··· Source passage ···

Please don't get me wrong, but I don't think so.
Creating a customized or re-trained system dictionary still needs deep
knowledge about language and machine-learning. Even among in us,
native Japanese, very few people can do so.
The system dictionary is a key component for tokenization, so badly
customized system dictionary directly affects to the search quality
and I think we should prevent it. Instead of messing up the system
dictionary without sufficient knowledge, please use the user
dictionary. That is the reason why it exists.

Anyway building the system dictionary (MeCab IPADIIC extensions), you
do not need read or fix the DictionaryBuilder class.
Just modify analysis/kuromoji/build.xml to use the
customized/re-trained dictionary (tar ball).

Tomoko

2019年5月27日(月) 1:48 Namgyu Kim <kn...@gmail.com>:
>
> Oh, I think my explanation was not enough. Sorry...
>
> I mentioned the following sentences.
> =============================
> 1. Modify your dictionary file and rebuild.

···

Task objective -> Extend the Kuromoji dictionary post, picking up right after its last line. The items have nothing to do with the Kuromoji dictionary post.

··· The data ···

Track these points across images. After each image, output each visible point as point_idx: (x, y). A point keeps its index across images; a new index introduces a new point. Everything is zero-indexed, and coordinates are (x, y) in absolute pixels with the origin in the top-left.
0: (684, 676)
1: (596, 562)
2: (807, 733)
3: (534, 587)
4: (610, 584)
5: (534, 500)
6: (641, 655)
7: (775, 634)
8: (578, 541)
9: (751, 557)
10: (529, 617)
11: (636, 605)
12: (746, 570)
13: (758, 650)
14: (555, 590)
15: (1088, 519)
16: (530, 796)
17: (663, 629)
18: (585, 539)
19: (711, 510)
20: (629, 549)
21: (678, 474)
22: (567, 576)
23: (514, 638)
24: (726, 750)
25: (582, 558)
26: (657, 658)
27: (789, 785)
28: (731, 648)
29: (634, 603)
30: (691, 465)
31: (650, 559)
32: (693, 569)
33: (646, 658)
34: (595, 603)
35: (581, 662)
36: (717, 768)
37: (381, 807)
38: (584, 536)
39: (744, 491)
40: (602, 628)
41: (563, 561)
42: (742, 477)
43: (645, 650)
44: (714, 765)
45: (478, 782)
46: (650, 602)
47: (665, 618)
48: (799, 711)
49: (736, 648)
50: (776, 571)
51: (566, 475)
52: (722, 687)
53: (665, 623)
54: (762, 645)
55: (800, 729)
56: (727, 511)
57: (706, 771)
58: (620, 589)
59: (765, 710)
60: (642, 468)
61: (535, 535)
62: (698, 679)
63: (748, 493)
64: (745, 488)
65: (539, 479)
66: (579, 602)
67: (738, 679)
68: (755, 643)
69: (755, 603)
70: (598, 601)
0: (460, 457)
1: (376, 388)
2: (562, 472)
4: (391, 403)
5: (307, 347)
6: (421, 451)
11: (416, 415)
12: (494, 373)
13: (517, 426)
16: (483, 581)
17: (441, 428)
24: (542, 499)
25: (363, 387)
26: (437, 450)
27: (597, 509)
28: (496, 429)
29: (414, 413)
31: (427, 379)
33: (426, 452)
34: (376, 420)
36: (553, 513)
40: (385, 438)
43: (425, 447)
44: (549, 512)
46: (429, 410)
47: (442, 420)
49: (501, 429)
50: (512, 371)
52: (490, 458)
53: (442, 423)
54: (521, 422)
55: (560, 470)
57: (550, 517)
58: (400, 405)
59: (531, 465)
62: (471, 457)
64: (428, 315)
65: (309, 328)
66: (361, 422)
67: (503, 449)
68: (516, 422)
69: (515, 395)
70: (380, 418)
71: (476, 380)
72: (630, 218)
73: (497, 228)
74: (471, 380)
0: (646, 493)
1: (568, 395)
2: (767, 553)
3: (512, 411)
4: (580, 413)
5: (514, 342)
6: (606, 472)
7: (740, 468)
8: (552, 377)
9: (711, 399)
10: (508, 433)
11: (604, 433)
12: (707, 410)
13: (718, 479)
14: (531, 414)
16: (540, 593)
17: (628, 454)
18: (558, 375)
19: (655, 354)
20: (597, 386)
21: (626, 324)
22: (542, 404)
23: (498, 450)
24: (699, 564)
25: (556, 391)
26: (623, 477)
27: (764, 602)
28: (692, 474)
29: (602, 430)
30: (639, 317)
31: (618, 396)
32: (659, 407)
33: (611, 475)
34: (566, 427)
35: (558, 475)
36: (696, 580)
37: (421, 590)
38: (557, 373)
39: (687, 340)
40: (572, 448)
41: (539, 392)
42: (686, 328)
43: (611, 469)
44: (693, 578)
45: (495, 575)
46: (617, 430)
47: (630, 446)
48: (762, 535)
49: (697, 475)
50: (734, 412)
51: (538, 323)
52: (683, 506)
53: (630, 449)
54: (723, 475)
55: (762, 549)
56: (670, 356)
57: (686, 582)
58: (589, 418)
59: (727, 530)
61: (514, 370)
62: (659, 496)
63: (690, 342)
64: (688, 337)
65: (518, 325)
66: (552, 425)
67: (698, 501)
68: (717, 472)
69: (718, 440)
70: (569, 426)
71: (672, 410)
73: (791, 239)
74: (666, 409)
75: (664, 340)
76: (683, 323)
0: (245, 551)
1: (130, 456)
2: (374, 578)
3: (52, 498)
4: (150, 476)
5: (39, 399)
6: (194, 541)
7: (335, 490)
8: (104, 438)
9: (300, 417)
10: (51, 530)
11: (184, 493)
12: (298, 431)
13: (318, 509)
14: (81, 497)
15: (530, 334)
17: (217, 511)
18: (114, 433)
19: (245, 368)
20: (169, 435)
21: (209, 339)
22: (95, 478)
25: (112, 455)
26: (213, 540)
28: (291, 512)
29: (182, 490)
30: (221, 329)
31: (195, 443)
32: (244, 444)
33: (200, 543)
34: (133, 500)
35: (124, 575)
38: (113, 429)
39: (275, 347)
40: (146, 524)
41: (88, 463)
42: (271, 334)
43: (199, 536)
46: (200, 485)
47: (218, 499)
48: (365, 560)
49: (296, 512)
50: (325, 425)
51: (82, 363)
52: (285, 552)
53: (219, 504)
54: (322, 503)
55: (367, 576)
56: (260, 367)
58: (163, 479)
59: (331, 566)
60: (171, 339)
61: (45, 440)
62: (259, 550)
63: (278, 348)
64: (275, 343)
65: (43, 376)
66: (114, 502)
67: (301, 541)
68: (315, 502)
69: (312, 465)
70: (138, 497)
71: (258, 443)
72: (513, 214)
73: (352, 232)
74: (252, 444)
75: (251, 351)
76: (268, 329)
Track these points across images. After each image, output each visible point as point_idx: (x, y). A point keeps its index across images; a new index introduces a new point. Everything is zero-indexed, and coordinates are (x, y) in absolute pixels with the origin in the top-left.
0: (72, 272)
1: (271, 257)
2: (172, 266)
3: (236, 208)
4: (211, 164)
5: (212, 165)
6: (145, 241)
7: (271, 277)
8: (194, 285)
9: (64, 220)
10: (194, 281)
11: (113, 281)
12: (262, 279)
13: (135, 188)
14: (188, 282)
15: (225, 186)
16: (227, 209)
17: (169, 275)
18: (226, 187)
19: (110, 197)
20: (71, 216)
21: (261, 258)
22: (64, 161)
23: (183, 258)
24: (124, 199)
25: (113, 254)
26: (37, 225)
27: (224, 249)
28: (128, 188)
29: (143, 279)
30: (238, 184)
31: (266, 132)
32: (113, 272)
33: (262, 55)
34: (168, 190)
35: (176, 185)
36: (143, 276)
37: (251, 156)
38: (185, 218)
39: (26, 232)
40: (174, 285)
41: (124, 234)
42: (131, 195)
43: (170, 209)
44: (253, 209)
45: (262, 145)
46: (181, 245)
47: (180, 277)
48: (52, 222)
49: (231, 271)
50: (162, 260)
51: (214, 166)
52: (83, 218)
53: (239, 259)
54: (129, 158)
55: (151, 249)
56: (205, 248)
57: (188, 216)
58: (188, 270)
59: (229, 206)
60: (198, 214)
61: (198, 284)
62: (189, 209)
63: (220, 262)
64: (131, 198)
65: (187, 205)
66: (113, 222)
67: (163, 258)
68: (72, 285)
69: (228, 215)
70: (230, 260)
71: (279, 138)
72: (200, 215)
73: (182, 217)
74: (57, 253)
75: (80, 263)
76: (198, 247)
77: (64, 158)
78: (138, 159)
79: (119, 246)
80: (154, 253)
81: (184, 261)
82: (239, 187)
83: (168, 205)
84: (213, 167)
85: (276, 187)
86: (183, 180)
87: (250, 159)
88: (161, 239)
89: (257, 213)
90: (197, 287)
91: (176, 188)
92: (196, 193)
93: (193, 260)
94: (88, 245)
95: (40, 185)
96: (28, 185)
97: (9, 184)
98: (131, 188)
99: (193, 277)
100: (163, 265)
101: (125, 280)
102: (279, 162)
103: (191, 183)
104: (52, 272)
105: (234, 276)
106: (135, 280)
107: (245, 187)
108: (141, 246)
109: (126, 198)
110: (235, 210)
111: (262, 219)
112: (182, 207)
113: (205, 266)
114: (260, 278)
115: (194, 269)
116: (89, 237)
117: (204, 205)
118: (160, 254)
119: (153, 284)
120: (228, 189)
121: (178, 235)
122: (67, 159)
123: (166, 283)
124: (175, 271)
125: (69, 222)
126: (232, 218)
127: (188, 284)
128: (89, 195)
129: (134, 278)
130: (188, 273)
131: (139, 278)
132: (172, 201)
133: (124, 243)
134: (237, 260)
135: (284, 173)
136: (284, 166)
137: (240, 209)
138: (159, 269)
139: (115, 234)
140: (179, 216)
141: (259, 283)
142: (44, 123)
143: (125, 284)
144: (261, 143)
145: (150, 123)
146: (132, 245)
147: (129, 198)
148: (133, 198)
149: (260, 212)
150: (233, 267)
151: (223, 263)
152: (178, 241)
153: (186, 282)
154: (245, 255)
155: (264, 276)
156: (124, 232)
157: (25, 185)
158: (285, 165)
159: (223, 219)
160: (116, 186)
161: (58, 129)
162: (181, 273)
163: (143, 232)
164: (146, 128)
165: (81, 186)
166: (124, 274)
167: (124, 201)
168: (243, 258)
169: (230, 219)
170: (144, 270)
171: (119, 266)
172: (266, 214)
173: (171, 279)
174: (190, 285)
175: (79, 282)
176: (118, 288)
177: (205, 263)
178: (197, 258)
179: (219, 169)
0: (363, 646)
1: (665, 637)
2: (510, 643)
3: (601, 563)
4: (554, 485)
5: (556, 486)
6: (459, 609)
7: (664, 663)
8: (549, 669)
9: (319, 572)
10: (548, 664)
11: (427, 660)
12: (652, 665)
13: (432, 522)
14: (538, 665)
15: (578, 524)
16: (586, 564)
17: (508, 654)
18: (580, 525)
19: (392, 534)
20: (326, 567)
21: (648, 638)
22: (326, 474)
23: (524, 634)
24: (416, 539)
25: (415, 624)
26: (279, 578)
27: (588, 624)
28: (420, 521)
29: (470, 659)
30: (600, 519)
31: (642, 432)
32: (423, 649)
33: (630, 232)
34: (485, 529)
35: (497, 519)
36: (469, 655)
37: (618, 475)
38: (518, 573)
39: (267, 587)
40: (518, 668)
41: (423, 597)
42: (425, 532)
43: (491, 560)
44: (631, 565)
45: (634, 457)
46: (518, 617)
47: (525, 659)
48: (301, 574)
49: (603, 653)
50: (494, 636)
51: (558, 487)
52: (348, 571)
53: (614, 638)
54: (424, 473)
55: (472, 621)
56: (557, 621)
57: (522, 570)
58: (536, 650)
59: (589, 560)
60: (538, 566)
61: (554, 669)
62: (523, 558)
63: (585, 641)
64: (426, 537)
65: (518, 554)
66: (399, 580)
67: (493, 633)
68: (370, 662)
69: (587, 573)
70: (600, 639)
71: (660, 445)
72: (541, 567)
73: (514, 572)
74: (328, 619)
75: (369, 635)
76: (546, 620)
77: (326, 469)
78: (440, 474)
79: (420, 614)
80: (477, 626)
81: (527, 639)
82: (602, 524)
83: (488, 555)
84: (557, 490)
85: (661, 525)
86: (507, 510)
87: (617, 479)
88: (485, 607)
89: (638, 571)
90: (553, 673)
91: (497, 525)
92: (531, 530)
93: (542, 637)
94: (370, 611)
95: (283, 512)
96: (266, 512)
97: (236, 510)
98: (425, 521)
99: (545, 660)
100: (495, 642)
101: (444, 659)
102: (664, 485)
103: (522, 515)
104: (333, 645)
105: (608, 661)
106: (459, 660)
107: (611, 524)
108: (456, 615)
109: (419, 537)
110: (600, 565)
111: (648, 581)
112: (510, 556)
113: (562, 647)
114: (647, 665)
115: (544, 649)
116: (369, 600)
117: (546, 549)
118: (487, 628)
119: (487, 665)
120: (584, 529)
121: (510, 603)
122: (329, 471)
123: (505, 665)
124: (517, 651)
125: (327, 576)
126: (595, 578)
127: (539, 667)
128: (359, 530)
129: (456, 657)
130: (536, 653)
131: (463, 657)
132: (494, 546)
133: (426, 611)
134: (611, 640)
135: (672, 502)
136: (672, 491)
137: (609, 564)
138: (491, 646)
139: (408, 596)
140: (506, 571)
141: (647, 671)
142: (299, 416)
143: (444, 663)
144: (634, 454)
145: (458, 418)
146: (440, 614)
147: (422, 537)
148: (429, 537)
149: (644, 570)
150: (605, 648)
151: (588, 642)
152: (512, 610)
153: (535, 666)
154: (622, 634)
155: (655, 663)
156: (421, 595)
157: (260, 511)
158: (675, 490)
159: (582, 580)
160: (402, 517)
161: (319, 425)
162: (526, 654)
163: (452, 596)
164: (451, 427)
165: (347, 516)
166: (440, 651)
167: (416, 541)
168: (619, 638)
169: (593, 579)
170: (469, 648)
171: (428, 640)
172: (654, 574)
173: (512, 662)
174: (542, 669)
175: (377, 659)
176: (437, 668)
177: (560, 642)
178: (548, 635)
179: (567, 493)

···

Response to the exercise ->
>   1-1) Install MeCab
>   1-2) Install MeCab Dictionary
>   1-3) Modify your dictionary file
>   1-4) Make it to tar.gz
> =============================
> The "1-3)" does not mean user modifies the csv files and compresses it back
> to tar.gz.
> It means re-training, of course user has to be careful and have knowledge
> of the Natural Language Processing.
> Column 2, 3 and 4 in csv values are the values produced by training.
> (2 : left context id, 3 : right context id, 4 : cost)
> These values are dependent on the model and matrix.def values. (when use
> mecab-dict-index)
>
> That's why I mentioned "1-1)" and "1-2)" processes first.
>
> Anyway, in my personal opinion, Lucene does not need to consider whether
> the system dictionary status is good or not.
> I just think when some user wants to use a custom system dictionary, it is
> not user-friendly to modify the ant file or find some code for a long time
> to run the DictionaryBuilder.
> I think there should be at least a guide.
>
> Warm regards,
> Namgyu Kim
>
> P.S. Although not as good as the Tomoko's contents, there is a list of
> dictionaries supported by kuromoji.
> (https://github.com/atilika/kuromoji#supported-dictionaries)
>
>
> 2019년 5월 27일 (월) 오전 12:12, Tomoko Uchida <to...@gmail.com>님이
> 작성:
>
> > Hi,
> >
> > The system dictionary is not a mere "word collection", it includes a
> > machine-learned language model which is carefully trained by
> > researchers. If you want to replace the system dictionary, you have to
> > start from "re-train" the model. This needs expert knowledge so I do
> > not recommend to just modify the CSVs and rebuild it (if you do not
> > have an expert about it).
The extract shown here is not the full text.